Arrange every line of the records below as a numbered list, leaving out any blank lines.

═══ RECORDED INFORMATION ═══

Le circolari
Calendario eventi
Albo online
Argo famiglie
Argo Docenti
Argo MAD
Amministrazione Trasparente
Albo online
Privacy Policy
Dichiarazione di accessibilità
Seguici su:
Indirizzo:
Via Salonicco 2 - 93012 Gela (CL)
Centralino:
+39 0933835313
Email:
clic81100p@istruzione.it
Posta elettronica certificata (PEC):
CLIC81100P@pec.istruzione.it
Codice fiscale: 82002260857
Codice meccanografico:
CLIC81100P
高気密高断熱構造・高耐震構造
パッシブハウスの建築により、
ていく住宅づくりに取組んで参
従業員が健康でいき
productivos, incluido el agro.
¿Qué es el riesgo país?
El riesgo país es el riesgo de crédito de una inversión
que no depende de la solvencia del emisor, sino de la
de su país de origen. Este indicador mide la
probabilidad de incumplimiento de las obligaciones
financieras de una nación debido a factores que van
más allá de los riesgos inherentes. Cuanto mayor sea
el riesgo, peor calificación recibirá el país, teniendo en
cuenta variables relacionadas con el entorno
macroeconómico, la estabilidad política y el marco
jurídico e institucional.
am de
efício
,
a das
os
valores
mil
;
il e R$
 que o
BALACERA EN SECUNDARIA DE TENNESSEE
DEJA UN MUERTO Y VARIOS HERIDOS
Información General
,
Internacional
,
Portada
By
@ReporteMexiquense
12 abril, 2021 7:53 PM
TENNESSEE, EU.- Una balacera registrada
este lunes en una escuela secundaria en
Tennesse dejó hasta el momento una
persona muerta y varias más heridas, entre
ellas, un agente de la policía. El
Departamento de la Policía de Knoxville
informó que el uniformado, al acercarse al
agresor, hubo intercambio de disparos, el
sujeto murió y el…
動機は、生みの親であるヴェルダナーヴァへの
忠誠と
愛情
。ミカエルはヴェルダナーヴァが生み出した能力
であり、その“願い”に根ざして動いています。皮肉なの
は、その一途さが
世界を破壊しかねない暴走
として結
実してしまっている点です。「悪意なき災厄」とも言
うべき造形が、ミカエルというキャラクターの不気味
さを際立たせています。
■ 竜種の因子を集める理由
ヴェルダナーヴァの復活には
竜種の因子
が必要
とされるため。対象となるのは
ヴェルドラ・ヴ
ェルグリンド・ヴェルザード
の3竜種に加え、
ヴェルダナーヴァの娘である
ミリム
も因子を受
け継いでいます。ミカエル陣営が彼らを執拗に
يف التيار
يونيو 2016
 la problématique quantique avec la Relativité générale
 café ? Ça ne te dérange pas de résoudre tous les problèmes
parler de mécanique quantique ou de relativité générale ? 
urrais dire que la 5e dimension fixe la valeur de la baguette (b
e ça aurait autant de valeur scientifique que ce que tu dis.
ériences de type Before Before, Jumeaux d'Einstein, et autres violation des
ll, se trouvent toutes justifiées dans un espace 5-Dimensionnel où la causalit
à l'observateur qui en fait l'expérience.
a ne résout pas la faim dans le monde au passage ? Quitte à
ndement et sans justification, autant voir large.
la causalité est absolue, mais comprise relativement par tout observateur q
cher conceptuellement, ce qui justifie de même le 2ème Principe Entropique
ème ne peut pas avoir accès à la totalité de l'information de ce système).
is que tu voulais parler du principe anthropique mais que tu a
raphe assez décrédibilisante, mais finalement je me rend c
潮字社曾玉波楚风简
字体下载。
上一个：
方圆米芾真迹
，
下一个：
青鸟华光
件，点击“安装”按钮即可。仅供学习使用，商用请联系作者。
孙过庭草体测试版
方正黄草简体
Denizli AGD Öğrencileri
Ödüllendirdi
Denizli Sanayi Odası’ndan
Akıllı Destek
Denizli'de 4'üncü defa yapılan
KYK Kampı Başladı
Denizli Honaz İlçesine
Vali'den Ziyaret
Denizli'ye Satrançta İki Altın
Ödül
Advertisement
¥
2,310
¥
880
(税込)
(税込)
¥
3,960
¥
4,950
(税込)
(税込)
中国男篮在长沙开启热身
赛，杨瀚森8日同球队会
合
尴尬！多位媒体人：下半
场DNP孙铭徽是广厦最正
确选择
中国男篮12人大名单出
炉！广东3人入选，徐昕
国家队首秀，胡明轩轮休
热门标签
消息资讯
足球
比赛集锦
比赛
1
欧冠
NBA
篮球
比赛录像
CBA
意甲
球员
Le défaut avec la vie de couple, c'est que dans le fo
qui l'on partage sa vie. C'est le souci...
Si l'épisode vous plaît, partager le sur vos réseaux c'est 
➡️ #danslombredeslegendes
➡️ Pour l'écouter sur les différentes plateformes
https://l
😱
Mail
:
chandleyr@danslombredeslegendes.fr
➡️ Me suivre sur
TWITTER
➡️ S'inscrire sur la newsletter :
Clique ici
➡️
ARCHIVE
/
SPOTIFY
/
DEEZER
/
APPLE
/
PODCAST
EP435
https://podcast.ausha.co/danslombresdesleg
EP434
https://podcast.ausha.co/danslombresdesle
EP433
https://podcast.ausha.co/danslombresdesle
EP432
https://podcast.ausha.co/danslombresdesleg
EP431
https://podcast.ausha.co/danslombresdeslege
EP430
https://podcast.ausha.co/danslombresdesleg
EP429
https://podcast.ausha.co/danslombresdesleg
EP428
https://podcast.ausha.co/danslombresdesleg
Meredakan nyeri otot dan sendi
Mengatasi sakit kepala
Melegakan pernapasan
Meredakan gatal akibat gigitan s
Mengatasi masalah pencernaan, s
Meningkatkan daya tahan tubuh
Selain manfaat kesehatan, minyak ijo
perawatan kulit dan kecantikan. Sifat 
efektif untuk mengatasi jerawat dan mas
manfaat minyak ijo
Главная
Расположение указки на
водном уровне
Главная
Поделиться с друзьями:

═══

=== TASK OUTPUT ===
1. Le circolari
2. Calendario eventi
3. Albo online
4. Argo famiglie
5. Argo Docenti
6. Argo MAD
7. Amministrazione Trasparente
8. Albo online
9. Privacy Policy
10. Dichiarazione di accessibilità
11. Seguici su:
12. Indirizzo:
13. Via Salonicco 2 - 93012 Gela (CL)
14. Centralino:
15. +39 0933835313
16. Email:
17. clic81100p@istruzione.it
18. Posta elettronica certificata (PEC):
19. CLIC81100P@pec.istruzione.it
20. Codice fiscale: 82002260857
21. Codice meccanografico:
22. CLIC81100P
23. 高気密高断熱構造・高耐震構造
24. パッシブハウスの建築により、
25. ていく住宅づくりに取組んで参
26. 従業員が健康でいき
27. productivos, incluido el agro.
28. ¿Qué es el riesgo país?
29. El riesgo país es el riesgo de crédito de una inversión
30. que no depende de la solvencia del emisor, sino de la
31. de su país de origen. Este indicador mide la
32. probabilidad de incumplimiento de las obligaciones
33. financieras de una nación debido a factores que van
34. más allá de los riesgos inherentes. Cuanto mayor sea
35. el riesgo, peor calificación recibirá el país, teniendo en
36. cuenta variables relacionadas con el entorno
37. macroeconómico, la estabilidad política y el marco
38. jurídico e institucional.
39. am de
40. efício
41. ,
42. a das
43. os
44. valores
45. mil
46. ;
47. il e R$
48.  que o
49. BALACERA EN SECUNDARIA DE TENNESSEE
50. DEJA UN MUERTO Y VARIOS HERIDOS
51. Información General
52. ,
53. Internacional
54. ,
55. Portada
56. By
57. @ReporteMexiquense
58. 12 abril, 2021 7:53 PM
59. TENNESSEE, EU.- Una balacera registrada
60. este lunes en una escuela secundaria en
61. Tennesse dejó hasta el momento una
62. persona muerta y varias más heridas, entre
63. ellas, un agente de la policía. El
64. Departamento de la Policía de Knoxville
65. informó que el uniformado, al acercarse al
66. agresor, hubo intercambio de disparos, el
67. sujeto murió y el…
68. 動機は、生みの親であるヴェルダナーヴァへの
69. 忠誠と
70. 愛情
71. 。ミカエルはヴェルダナーヴァが生み出した能力
72. であり、その“願い”に根ざして動いています。皮肉なの
73. は、その一途さが
74. 世界を破壊しかねない暴走
75. として結
76. 実してしまっている点です。「悪意なき災厄」とも言
77. うべき造形が、ミカエルというキャラクターの不気味
78. さを際立たせています。
79. ■ 竜種の因子を集める理由
80. ヴェルダナーヴァの復活には
81. 竜種の因子
82. が必要
83. とされるため。対象となるのは
84. ヴェルドラ・ヴ
85. ェルグリンド・ヴェルザード
86. の3竜種に加え、
87. ヴェルダナーヴァの娘である
88. ミリム
89. も因子を受
90. け継いでいます。ミカエル陣営が彼らを執拗に
91. يف التيار
92. يونيو 2016
93.  la problématique quantique avec la Relativité générale
94.  café ? Ça ne te dérange pas de résoudre tous les problèmes
95. parler de mécanique quantique ou de relativité générale ? 
96. urrais dire que la 5e dimension fixe la valeur de la baguette (b
97. e ça aurait autant de valeur scientifique que ce que tu dis.
98. ériences de type Before Before, Jumeaux d'Einstein, et autres violation des
99. ll, se trouvent toutes justifiées dans un espace 5-Dimensionnel où la causalit
100. à l'observateur qui en fait l'expérience.
101. a ne résout pas la faim dans le monde au passage ? Quitte à
102. ndement et sans justification, autant voir large.
103. la causalité est absolue, mais comprise relativement par tout observateur q
104. cher conceptuellement, ce qui justifie de même le 2ème Principe Entropique
105. ème ne peut pas avoir accès à la totalité de l'information de ce système).
106. is que tu voulais parler du principe anthropique mais que tu a
107. raphe assez décrédibilisante, mais finalement je me rend c
108. 潮字社曾玉波楚风简
109. 字体下载。
110. 上一个：
111. 方圆米芾真迹
112. ，
113. 下一个：
114. 青鸟华光
115. 件，点击“安装”按钮即可。仅供学习使用，商用请联系作者。
116. 孙过庭草体测试版
117. 方正黄草简体
118. Denizli AGD Öğrencileri
119. Ödüllendirdi
120. Denizli Sanayi Odası’ndan
121. Akıllı Destek
122. Denizli'de 4'üncü defa yapılan
123. KYK Kampı Başladı
124. Denizli Honaz İlçesine
125. Vali'den Ziyaret
126. Denizli'ye Satrançta İki Altın
127. Ödül
128. Advertisement
129. ¥
130. 2,310
131. ¥
132. 880
133. (税込)
134. (税込)
135. ¥
136. 3,960
137. ¥
138. 4,950
139. (税込)
140. (税込)
141. 中国男篮在长沙开启热身
142. 赛，杨瀚森8日同球队会
143. 合
144. 尴尬！多位媒体人：下半
145. 场DNP孙铭徽是广厦最正
146. 确选择
147. 中国男篮12人大名单出
148. 炉！广东3人入选，徐昕
149. 国家队首秀，胡明轩轮休
150. 热门标签
151. 消息资讯
152. 足球
153. 比赛集锦
154. 比赛
155. 1
156. 欧冠
157. NBA
158. 篮球
159. 比赛录像
160. CBA
161. 意甲
162. 球员
163. Le défaut avec la vie de couple, c'est que dans le fo
164. qui l'on partage sa vie. C'est le souci...
165. Si l'épisode vous plaît, partager le sur vos réseaux c'est 
166. ➡️ #danslombredeslegendes
167. ➡️ Pour l'écouter sur les différentes plateformes
168. https://l
169. 😱
170. Mail
171. :
172. chandleyr@danslombredeslegendes.fr
173. ➡️ Me suivre sur
174. TWITTER
175. ➡️ S'inscrire sur la newsletter :
176. Clique ici
177. ➡️
178. ARCHIVE
179. /
180. SPOTIFY
181. /
182. DEEZER
183. /
184. APPLE
185. /
186. PODCAST
187. EP435
188. https://podcast.ausha.co/danslombresdesleg
189. EP434
190. https://podcast.ausha.co/danslombresdesle
191. EP433
192. https://podcast.ausha.co/danslombresdesle
193. EP432
194. https://podcast.ausha.co/danslombresdesleg
195. EP431
196. https://podcast.ausha.co/danslombresdeslege
197. EP430
198. https://podcast.ausha.co/danslombresdesleg
199. EP429
200. https://podcast.ausha.co/danslombresdesleg
201. EP428
202. https://podcast.ausha.co/danslombresdesleg
203. Meredakan nyeri otot dan sendi
204. Mengatasi sakit kepala
205. Melegakan pernapasan
206. Meredakan gatal akibat gigitan s
207. Mengatasi masalah pencernaan, s
208. Meningkatkan daya tahan tubuh
209. Selain manfaat kesehatan, minyak ijo
210. perawatan kulit dan kecantikan. Sifat 
211. efektif untuk mengatasi jerawat dan mas
212. manfaat minyak ijo
213. Главная
214. Расположение указки на
215. водном уровне
216. Главная
217. Поделиться с друзьями:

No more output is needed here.